Excellent new kit...


Pictured like this, it looks as though it belongs in a hairdressing salon rather than in a kitchen...but appearances can be deceptive. This is the piece of kit par excellence for tenderizing steak, and I can tell you that it works wonderfully. Technical Dept first came across reference to something like this some years ago, when he was chatting with a rather garrulous australian assistant in Jack O'Shea's (the butcher, all-too-briefly based in Montpelier Street), who blithely passed on the information that they had a commercial-sized one of these down in the basement, and all of their meat, pretty much, was subjected to it before being sold. It works a little like those pin-things that were so popular about thirty years ago, where you could leave an impression of your hand, or face (or whichever parts of your anatomy you felt like representing) by pushing against the pins, and leaving a 3-D reverse image of yourself in the bed of pins. In this instance, however, you push the pins down, and use them very efficiently to puncture the fibres inside the meat you are tenderising - it takes three or four pushes to tenderise one steak (and I tend then to turn it over and do it again from the other side, just to be sure)...and, that's it. Thereafter, a half-inch thick steak takes a minute on each side on a hot grill, and will be tender and succulent, and mouth wateringly good.
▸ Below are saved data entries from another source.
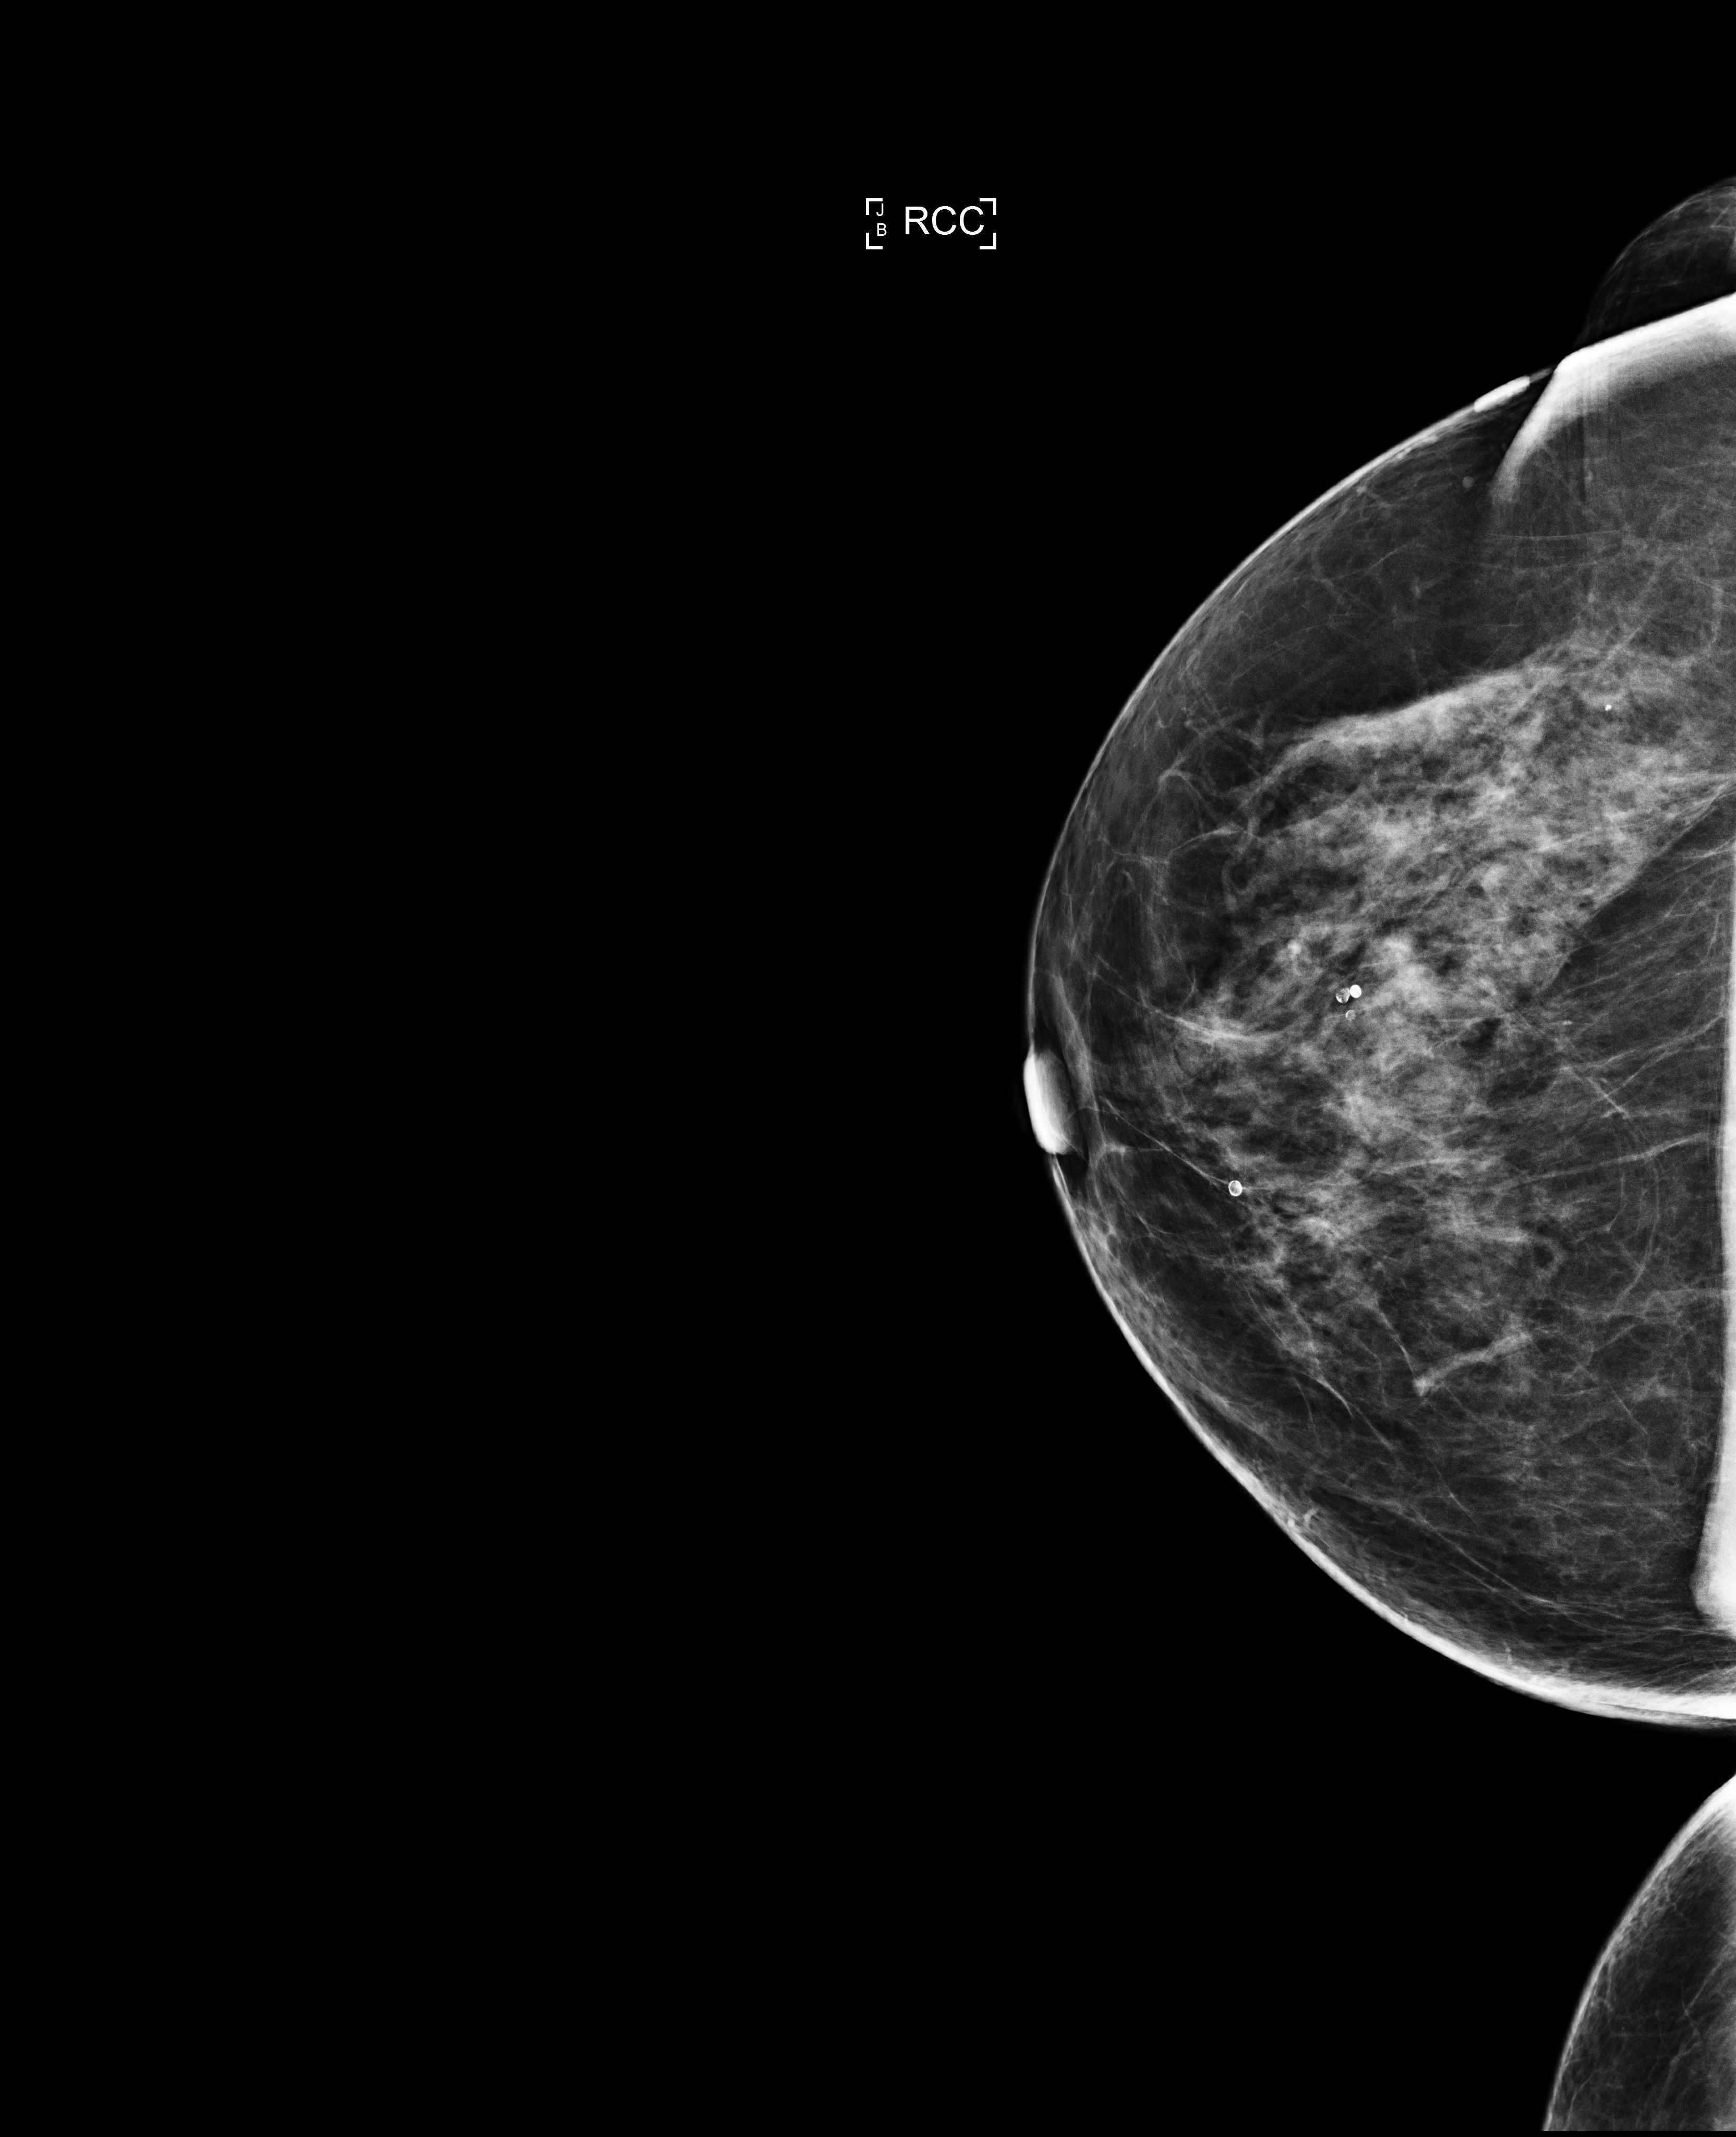
Full-field digital mammogram (FFDM); right breast; craniocaudal (CC) view; screening examination; compressed breast thickness 62 mm; system: Selenia Dimensions. Female patient, age 63 years.
- breast density at the screening exam (both breasts): scattered fibroglandular densities (BI-RADS density category b)
- final BI-RADS category for the screening round (tomosynthesis exam, both breasts): category 1
- recall: no recall after this screen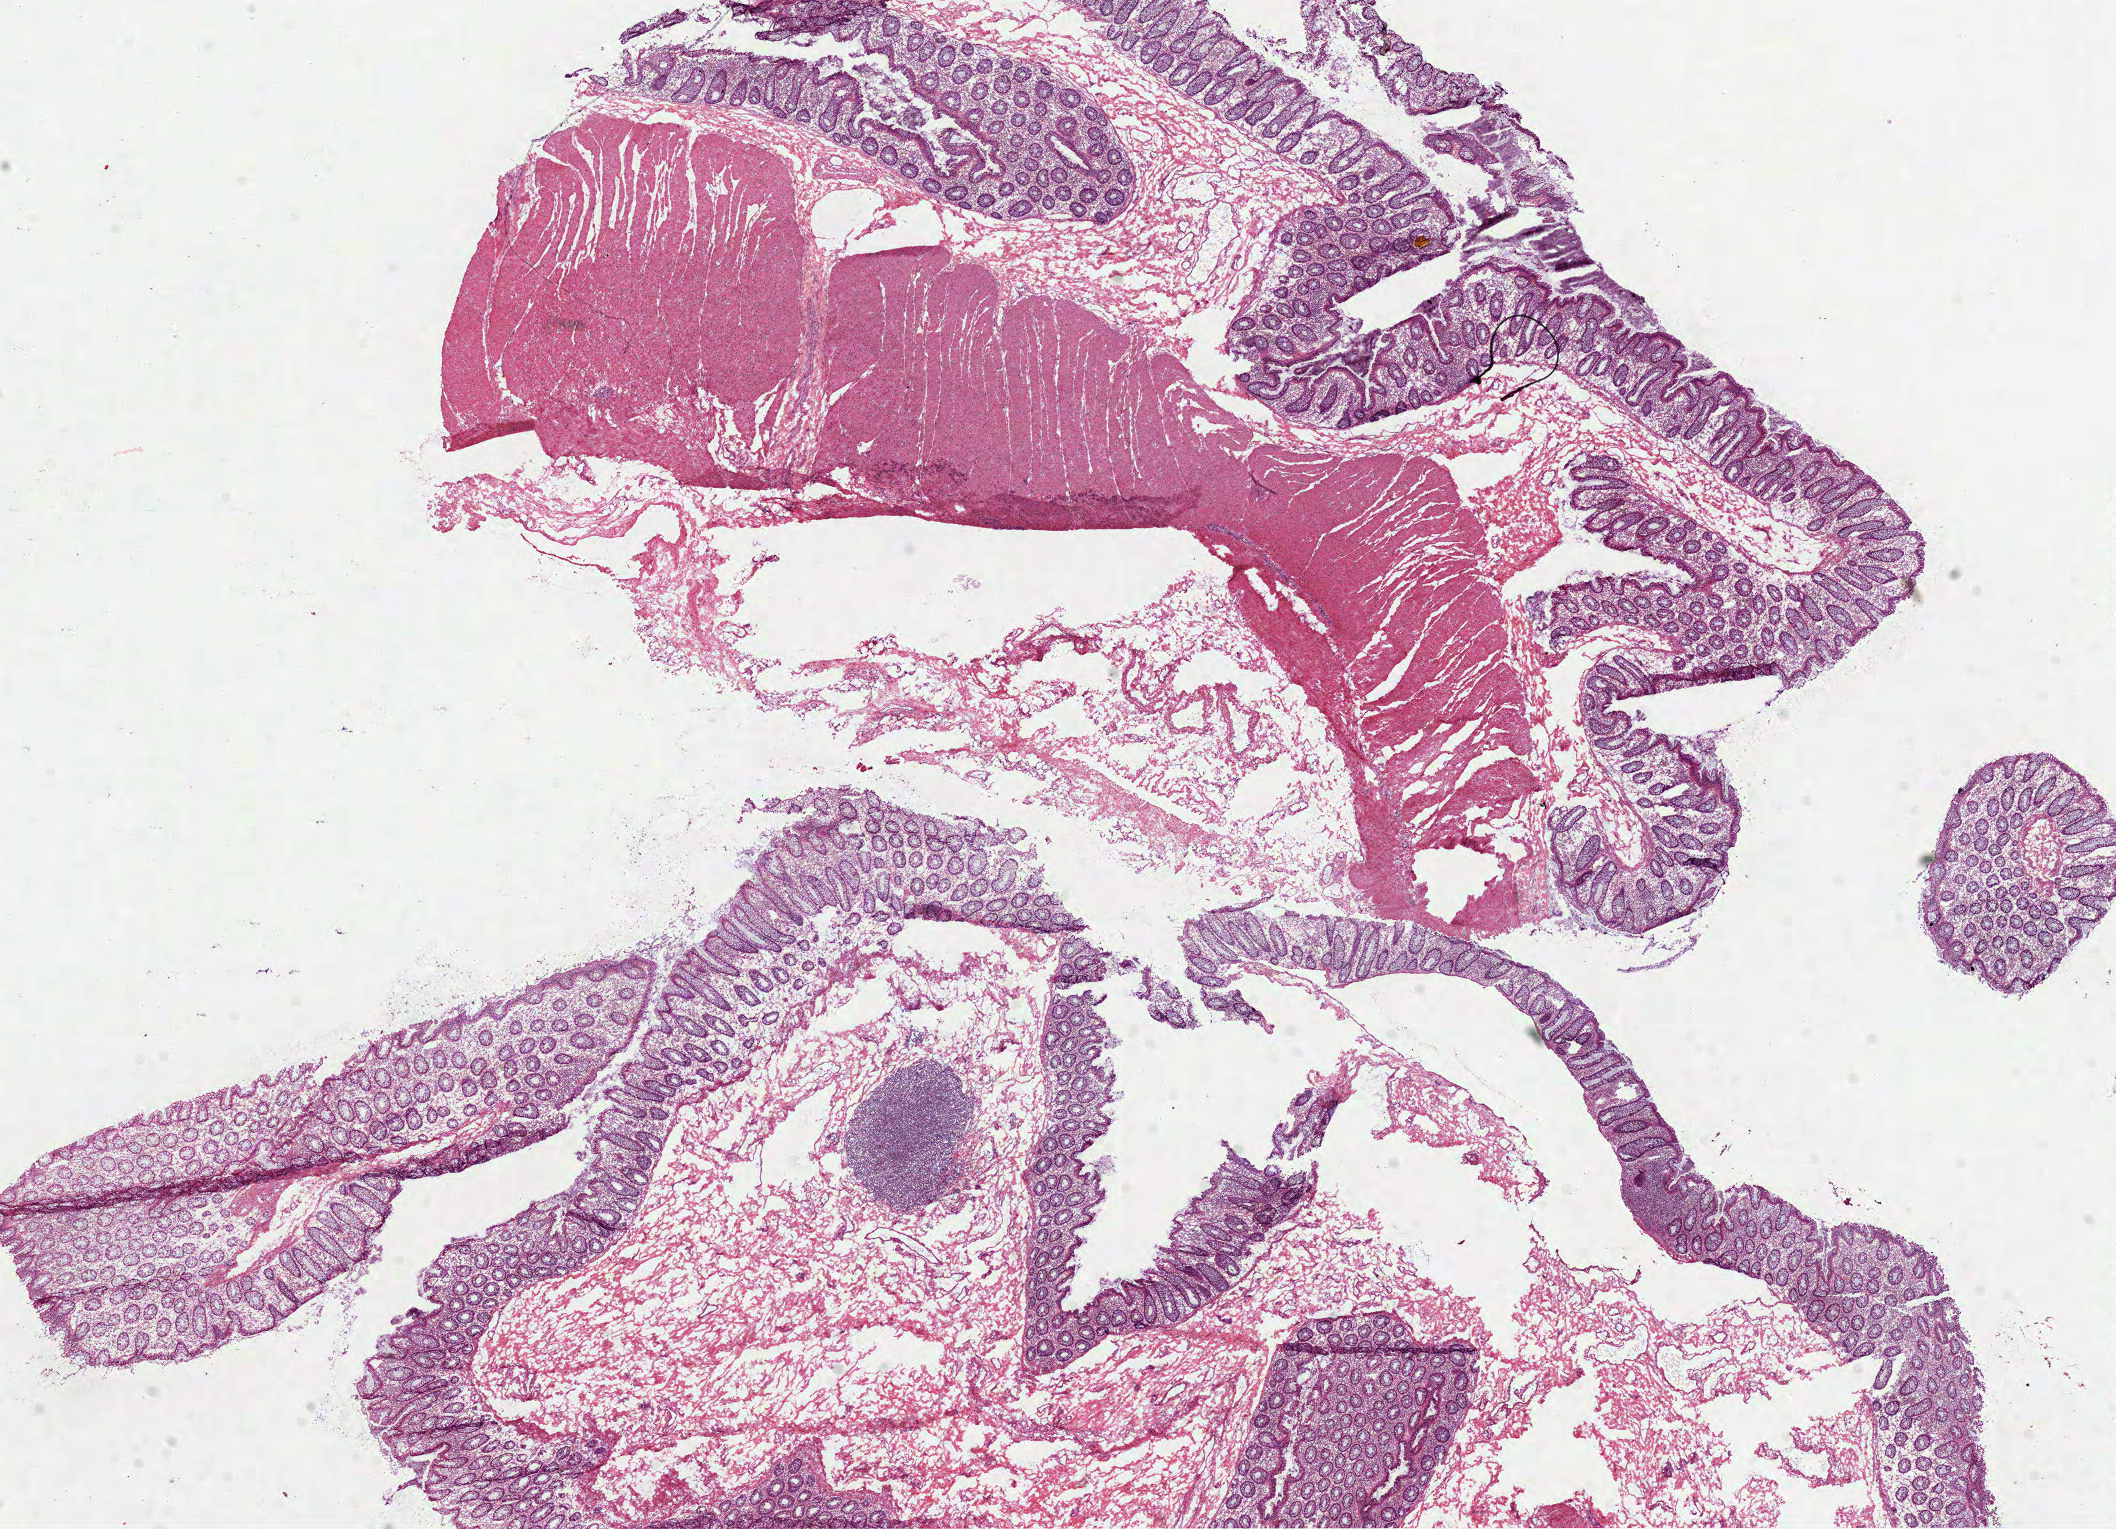
Digitized Hematoxylin and eosin (H&E) stained tissue section (whole slide) — shown as a low-resolution overview of the whole scanned area (about 17.1 x 12.3 mm, from a 40x scan), frozen section from the top of the tissue portion, sample: solid tissue normal (non-tumour tissue), colon. Male, age 68 years at initial diagnosis.
- this section: solid tissue normal sample (biorepository sample class)
- patient diagnosis: Adenocarcinoma, NOS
I don't know for how long domestic versions of this have been available, but TD was on the case, and I found one of them for me under the tree, last Christmas. It has the clear advantage of my being able to buy sirloin steaks of less than optimal quality, and by tenderising them with this thing, as a result of which they're pretty much as good as the best. These days, I tend to buy a complete entrecote at Metro - generally South American in origin - and then cut it into steaks for freezing...which means that a tenderised-to-be-perfect sirloin steak comes out at around one euro twenty a head. Which has much to be said for it.

Tonight's dinner:

Fettucine with lemon sauce

Rabbit, boned & rolled, stuffed with prosciutto and celery; mirepoix of vegetables.

Vanilla ice cream, 'rippled' with griottes.